A FORMER Bank of England interest rate-setter has warned that Britain is in danger of sliding into a 1990s-style Japanese ‘lost decade’.
Although recent data suggests we are moving away mercifully from a 1930s-style Great Depression instead, Sushil Wadhwani’s comments takes the icing off that particular cake.
 
If his scenario was correct, the British economy would suffer from a very extended period of stagnation or tepid growth.
 
Rather than any Apocalypse Now initially brought on by the banking collapse, it would be economic enervation through a decade.
 
When the Japanese asset bubble burst in 1990 it did not lead to an economic implosion in that country or social disorder.
 
Instead, there was just a succession of new political administrations and fiscal and monetary adjustments by the authorities that failed to stimulate the country for more than a decade.
 
That included Japan’s central bank cutting interest rates to virtually zero at one stage to try and stimulate a supine economy.
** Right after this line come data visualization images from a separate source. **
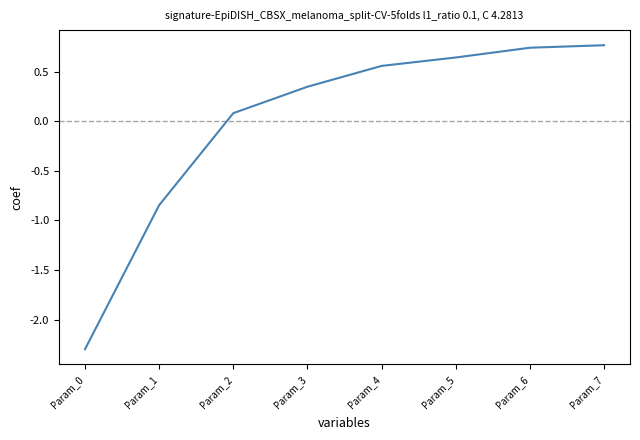

True or false: the data shows 0.1 at Param_3.

False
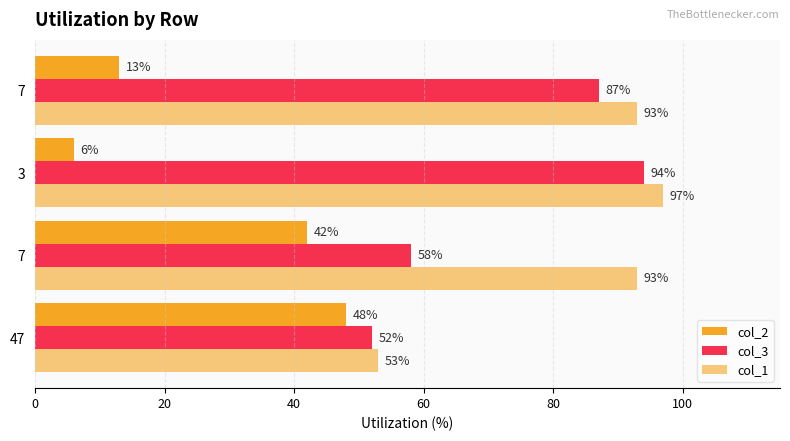

Count the number of categories in the chart.

4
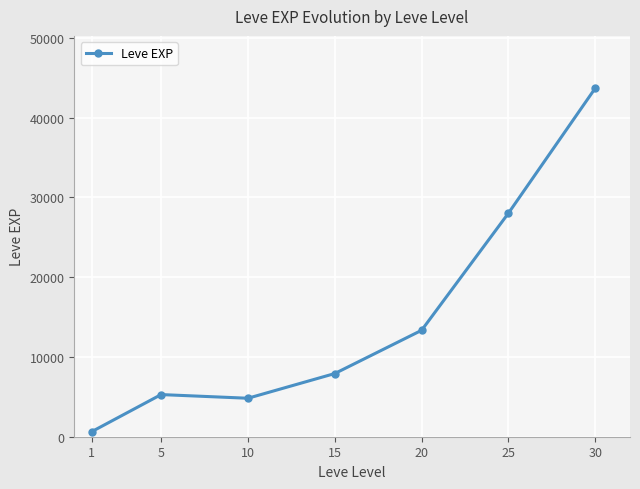

What is the approximate value at 25?

28024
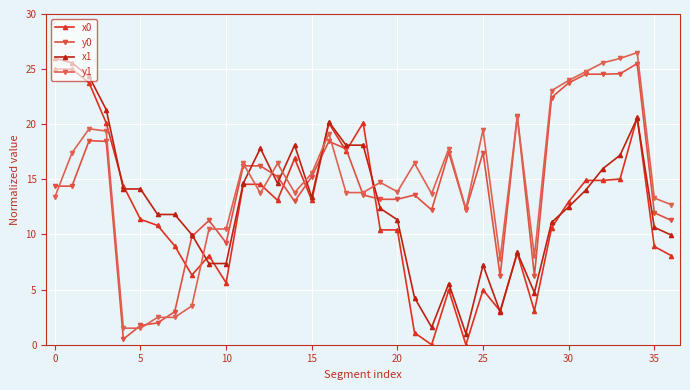

How many times do x0 and x1 cross each other?

12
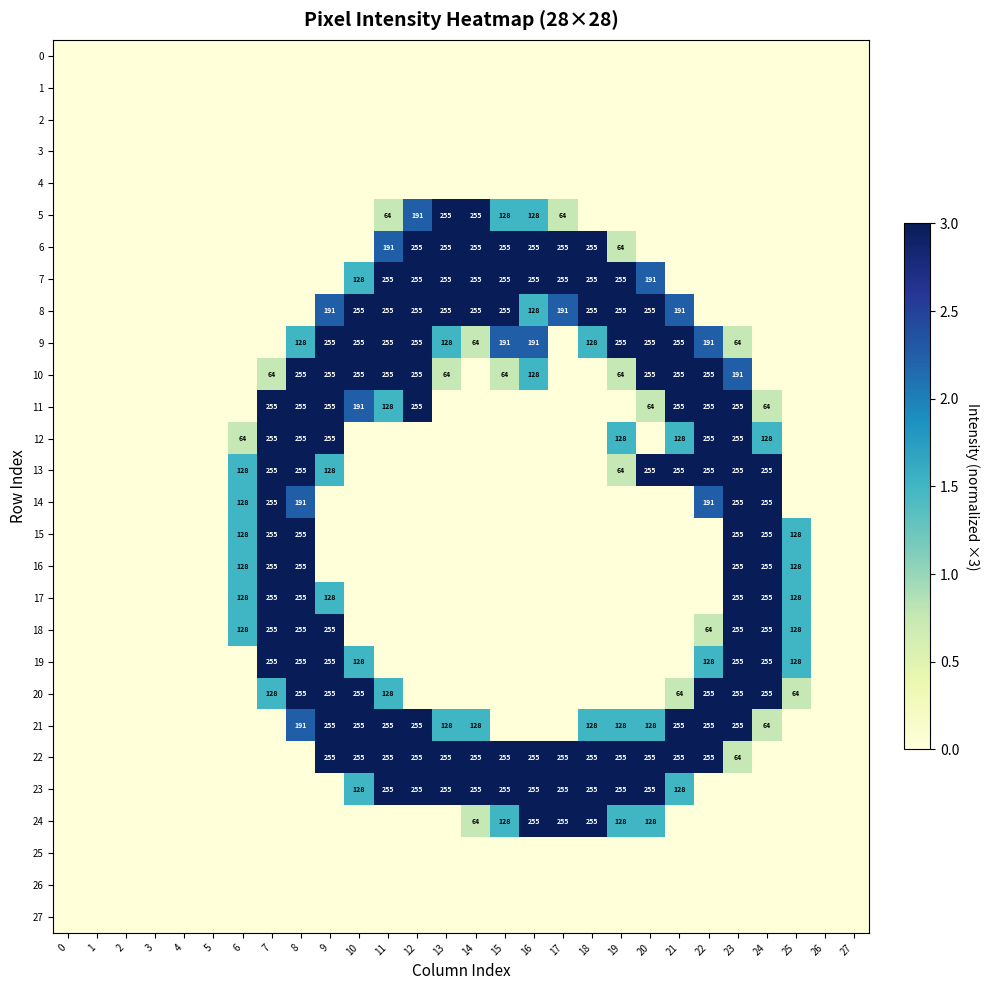

Count the number of data series in this chart.

28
Even that didn’t work.
 
>To show the similarity with Britain, our interest rates are currently at just 0.5 per cent.
 
Even now, with the worst of the 1990s stagnation behind it, the Nikkei index of the Japanese stock market is at just about 10,400 compared with a high tide mark of 39,000 in 1989.
 
Admittedly, the Japanese government did not do anything as radical as pump £175m into the economy by buying up bonds and risky assets as our own Bank of England has just done.
 
But former Monetary Policy Committee member Wadhwani’s worry is that after a brief bounce next year, Britain could relapse again. Perhaps not into a new recession, but to just limp growth that will make the average man in the street wonder what precisely what the difference is between recession and virtual stagnation.
 
Most economists believe the current climate of low interest rates here could give way to higher rates in the second half of 2010 _ perhaps blighting in the bud any tentative economic recovery in the first half of next year
 
Also, Wadhwani says, temporary boosts like businesses restocking and the VAT stimulus (did anyone really notice the latter?) will give way to the down cycle again.
 
And if deflation raises its head that could deter both consumer and business spending.
 
It is a bleak scenario. And one unlikely to give much satisfaction that we could all feel worse off by a process of vague attenuation over a decade rather than through some much more extreme, but transient, downturn lasting a few years, typified by the mid-1970s and early-1980s recessions.